*** Opening TEXT EXCERPT ***

A nursing student is providing education to a group of older adults who are in an independent living retirement village. Which statement made by the nursing student requires the nurse to intervene?
c. "You do not need to worry about getting a sexually transmitted infection at this point in your life." Research indicates many older adults are more sexuality active than previously thought and engage in high-risk sexual encounters, resulting in a steady increase HIV and STI rates over the past 12 years. Therefore, the nurse needs to intervene when the student tells the older adults that they are not at risk for developing an STI. Avoiding the use of alcohol; using pillows; taking pain medications before having intercourse if needed; and communicating thoughts, fears, and feelings about sex all enhance sexual functioning.
A nurse is using the PLISSIT model when caring for a patient with dyspareunia from diminished vaginal secretions. The nurse suggests using water-soluble lubricants. Which component of PLISSIT is the nurse using?
c. SS The nurse is using the specific suggestions (SS). The PLISSIT model is as follows: Permission to discuss sexuality issues Limited Information related to sexual health problems being experienced Specific Suggestions—only when the nurse is clear about the problem Intensive Therapy—referral to professional with advanced training if necessar
A patient who had a colostomy placed 1 month ago is feeling depressed and does not want to participate in sexual activities anymore. The patient is afraid that the partner does not want sex. The patient is afraid the ostomy is physically unattractive. Which initial nursing intervention will be most effective in helping this patient resume sexual activity?

*** Closing TEXT EXCERPT ***

- TASK DETAILS:
Write what comes next in the nursing exam passage on sexual health, starting right after its final question. The records come from a separate source, unrelated to the nursing exam passage.

*** Opening GIVEN RECORDS ***

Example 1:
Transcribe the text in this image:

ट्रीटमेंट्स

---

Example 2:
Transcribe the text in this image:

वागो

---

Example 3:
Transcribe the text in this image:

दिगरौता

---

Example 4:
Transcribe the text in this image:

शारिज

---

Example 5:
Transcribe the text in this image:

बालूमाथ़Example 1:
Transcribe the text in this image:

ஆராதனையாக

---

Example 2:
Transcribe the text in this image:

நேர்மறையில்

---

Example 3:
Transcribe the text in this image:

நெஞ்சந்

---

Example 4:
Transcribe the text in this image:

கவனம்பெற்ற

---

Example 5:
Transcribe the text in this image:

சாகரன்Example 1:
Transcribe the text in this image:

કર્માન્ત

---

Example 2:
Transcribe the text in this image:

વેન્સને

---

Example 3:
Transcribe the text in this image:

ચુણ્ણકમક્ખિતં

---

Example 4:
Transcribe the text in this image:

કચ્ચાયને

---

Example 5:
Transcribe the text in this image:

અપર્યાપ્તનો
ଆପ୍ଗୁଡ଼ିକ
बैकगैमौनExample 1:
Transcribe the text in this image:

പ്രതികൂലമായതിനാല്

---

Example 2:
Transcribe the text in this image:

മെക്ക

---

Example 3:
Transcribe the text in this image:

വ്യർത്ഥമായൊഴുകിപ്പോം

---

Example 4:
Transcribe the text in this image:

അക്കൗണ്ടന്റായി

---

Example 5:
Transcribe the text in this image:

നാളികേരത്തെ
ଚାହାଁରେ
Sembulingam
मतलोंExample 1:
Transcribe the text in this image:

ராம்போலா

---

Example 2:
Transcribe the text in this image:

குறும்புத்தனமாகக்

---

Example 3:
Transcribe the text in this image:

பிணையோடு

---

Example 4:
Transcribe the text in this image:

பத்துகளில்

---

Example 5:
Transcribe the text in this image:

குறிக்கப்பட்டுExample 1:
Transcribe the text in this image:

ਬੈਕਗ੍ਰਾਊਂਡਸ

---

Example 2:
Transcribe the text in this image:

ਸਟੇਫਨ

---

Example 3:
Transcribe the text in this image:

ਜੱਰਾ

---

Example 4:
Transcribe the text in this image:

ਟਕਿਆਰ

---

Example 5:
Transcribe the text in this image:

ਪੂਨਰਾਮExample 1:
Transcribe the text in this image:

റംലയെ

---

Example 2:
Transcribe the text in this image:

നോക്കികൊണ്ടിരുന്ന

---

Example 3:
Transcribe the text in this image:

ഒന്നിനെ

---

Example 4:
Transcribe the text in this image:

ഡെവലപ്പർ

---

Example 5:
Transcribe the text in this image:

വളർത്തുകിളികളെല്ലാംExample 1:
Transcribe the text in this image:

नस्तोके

*** Closing GIVEN RECORDS ***

- RESULT FOR THIS EXERCISE:
d. Discuss ways to adapt to new body image so the patient will be comfortable in resuming intimacy. The nurse should first address the patient's need to be comfortable with his or her own body image; once the patient's issues related to body image are resolved, intimacy may follow. Reassuring the patient that others manage to have sexual intercourse with an ostomy may help to decrease anxiety but may have the unintended effect of making the patient feel abnormal because he or she has not yet resumed sexual activity. Support groups may be helpful for the patient, but this is not the most effective initial intervention a nurse can provide; this may be helpful later. The patient is worried about the ostomy; incorporating it into intimate activities is insensitive and can even be damaging to the stoma.
The nurse is teaching a patient how to use a condom. Which instructions will the nurse provide?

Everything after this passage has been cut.